## Extract provided
====================
If you think about it, being married to a writer is the same as being married to a mental patient. I’m OCD, have a coffee addiction, maladaptive, delusional, and talk to imaginary people.
Obsessive Compulsive Disorder–OCD
Mr. Snark: “You’re OCD. You have to type two thousand words a day. You’re up typing late at night and here it’s the first thing in the morning and you’re typing again.
Me: “It’s actually a thousand words. And I only wrote 950 words yesterday!”
Me: “Of course, that’s because I was writing until midnight and I missed my goal for the day. I only came to bed after the clock chimed midnight.”
The above conversation happened over the coffee machine which is the Snark household equivalent to the office water cooler. I was working on this blog post, trying to be funny and found myself typing an entire paragraph about how I really needed a pot of coffee.
A maladaptation is a trait that is (or has become) more harmful than helpful. ~Wikipedia
Like a Dodo bird, I’m perfectly adapted to my environment and my routine. When I’m comfortable and unstressed, I’m productive. When I’m productive, thousand-word daily goals get met, housework gets done, and children receive regular meals and clean laundry. However, take me out off my tiny isle of predictability and… Hoo-boy. Watch out.
I’m uncertain but I always envision “normal” couples engaging in conversations about real world people and events. Many of my dialogues with Mr. Snark revolve around occurrences of utmost concern that are happening only in my imagination.
====================
## Exercise
Continue the blog post about being married to a writer, picking up after its last sentence and keeping its voice.

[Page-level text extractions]
====================
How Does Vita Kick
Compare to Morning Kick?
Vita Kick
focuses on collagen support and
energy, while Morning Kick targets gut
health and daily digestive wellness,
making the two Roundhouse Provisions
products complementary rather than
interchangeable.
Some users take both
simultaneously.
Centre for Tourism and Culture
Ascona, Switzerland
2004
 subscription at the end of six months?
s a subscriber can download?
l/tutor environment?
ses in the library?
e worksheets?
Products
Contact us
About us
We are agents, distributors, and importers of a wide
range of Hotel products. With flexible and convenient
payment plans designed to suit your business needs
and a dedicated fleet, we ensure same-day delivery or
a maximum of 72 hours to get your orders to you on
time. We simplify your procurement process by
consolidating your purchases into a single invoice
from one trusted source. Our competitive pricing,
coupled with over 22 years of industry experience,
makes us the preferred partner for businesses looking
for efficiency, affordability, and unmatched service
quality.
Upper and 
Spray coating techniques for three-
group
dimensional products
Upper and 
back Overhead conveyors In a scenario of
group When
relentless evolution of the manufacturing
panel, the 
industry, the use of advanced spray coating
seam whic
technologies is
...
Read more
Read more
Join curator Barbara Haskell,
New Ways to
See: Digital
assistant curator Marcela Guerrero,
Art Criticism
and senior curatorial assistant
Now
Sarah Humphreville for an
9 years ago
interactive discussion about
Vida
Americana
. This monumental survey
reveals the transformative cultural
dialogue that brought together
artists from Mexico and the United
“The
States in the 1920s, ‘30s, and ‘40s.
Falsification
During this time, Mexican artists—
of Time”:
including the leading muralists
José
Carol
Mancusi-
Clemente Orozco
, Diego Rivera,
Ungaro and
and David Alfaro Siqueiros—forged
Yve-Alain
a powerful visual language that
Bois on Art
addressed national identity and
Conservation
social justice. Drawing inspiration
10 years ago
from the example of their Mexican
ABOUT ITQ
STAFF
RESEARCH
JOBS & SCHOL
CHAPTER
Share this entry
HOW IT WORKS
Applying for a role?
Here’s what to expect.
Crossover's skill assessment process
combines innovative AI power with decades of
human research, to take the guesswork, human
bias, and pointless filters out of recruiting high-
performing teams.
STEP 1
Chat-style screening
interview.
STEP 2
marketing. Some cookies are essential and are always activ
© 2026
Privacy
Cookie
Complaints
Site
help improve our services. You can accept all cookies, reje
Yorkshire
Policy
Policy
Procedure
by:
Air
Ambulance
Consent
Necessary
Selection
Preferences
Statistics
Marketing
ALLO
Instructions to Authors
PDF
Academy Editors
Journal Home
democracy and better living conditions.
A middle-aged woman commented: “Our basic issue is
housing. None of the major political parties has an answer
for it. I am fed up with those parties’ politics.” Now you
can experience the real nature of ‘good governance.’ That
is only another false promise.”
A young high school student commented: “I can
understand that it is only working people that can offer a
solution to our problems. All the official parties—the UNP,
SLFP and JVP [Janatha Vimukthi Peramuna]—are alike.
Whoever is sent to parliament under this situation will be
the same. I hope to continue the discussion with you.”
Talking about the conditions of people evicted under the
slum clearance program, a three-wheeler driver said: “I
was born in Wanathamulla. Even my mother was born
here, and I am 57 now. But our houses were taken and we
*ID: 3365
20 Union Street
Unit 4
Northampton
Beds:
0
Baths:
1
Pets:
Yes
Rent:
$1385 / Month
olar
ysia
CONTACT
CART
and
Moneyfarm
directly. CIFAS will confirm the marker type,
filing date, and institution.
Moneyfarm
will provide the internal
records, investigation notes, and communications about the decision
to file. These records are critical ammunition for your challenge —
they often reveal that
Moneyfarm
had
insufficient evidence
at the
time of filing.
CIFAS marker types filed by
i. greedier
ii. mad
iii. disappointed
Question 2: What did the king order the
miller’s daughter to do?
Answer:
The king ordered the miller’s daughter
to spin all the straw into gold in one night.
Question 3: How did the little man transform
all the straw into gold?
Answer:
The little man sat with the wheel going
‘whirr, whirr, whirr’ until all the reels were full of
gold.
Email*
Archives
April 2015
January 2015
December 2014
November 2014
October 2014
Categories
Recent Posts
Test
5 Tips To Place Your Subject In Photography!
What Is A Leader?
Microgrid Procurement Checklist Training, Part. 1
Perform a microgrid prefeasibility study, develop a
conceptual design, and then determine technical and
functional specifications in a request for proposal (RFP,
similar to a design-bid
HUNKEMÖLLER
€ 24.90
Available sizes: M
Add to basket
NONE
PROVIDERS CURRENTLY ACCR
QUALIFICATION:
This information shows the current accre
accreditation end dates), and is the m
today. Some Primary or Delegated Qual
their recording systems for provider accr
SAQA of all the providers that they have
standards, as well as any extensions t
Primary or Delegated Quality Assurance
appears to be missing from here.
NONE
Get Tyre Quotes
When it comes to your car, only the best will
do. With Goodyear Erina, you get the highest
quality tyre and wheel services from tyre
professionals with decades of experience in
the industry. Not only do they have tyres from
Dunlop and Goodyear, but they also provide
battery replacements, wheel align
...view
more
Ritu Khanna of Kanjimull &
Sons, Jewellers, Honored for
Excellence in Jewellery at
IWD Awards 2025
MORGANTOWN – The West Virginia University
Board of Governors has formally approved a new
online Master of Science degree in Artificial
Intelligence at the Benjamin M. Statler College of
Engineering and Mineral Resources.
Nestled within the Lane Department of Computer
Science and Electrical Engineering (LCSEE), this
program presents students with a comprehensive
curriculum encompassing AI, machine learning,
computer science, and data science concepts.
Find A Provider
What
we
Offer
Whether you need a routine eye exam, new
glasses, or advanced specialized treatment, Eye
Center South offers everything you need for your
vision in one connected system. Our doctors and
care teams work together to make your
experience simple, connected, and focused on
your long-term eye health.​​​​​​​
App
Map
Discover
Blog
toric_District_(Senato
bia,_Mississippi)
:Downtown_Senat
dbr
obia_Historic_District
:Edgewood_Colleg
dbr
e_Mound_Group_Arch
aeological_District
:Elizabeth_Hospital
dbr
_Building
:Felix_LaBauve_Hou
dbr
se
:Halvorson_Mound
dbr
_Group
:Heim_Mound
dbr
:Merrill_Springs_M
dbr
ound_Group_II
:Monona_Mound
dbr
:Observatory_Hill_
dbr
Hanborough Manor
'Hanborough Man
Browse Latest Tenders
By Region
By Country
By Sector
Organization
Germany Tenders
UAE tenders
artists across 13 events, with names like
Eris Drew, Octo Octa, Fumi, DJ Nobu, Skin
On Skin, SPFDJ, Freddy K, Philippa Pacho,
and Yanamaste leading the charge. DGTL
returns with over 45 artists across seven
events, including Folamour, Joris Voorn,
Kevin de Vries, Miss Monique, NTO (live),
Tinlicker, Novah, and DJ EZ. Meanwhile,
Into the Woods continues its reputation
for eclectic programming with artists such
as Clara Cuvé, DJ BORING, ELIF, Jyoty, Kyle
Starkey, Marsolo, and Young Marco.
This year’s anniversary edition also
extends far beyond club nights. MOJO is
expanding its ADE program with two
====================
## Answer space
Recently, I lured my husband into a bubble bath so I could ambush him with the thing troubling me. (A naked man covered in bubbles really has nowhere to escape.)
“What do you think would happen if you killed the future incarnation of Fate?”
(I won’t mention his expression.) “A whole lot of Groundhog Days.”
Talk to Imaginary People
I like to ambush Mr. Snark when he’s asleep also. The best time is usually as I slide into bed late because I’ve been up trying to satisfy my OCD.
Mr. Snark: Snore.
(I lean in close and hug him so he thinks I want to cuddle. His male brain knows there’s a chance he might get lucky so he’s always agreeable.)
Me: “I’ve been working on my new prologue but Loki doesn’t want to cooperate. He says the point of view should be Odin’s but witnessed through Loki’s eyes.
Mr. Snark, grumbling: “Why can’t you just go back to working on Viking Love Slave?”